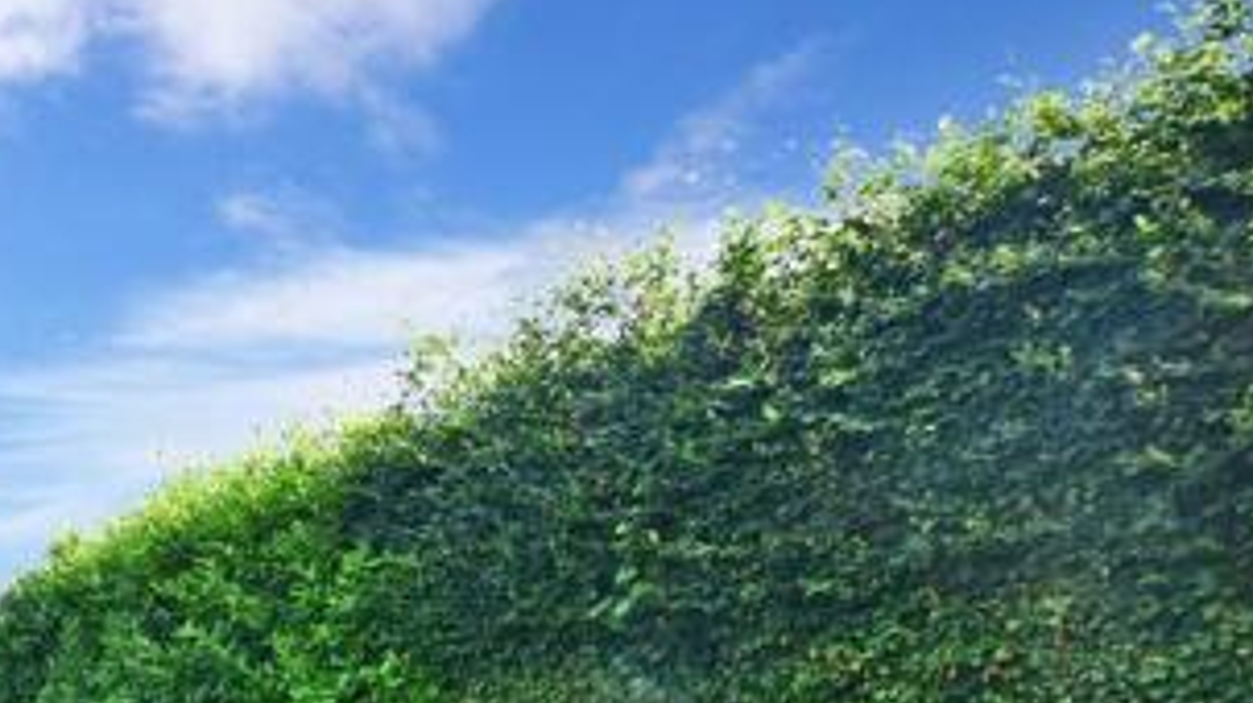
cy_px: 825
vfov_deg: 30.0
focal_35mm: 34
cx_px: -87
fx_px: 1129
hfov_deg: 45.5
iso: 500
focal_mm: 10
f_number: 8
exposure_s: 1/1000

══════

### ACTION ITEM
Please retype the records above exactly, leaving every image out.

### SOLUTION FOR THIS TASK
cy_px: 825
vfov_deg: 30.0
focal_35mm: 34
cx_px: -87
fx_px: 1129
hfov_deg: 45.5
iso: 500
focal_mm: 10
f_number: 8
exposure_s: 1/1000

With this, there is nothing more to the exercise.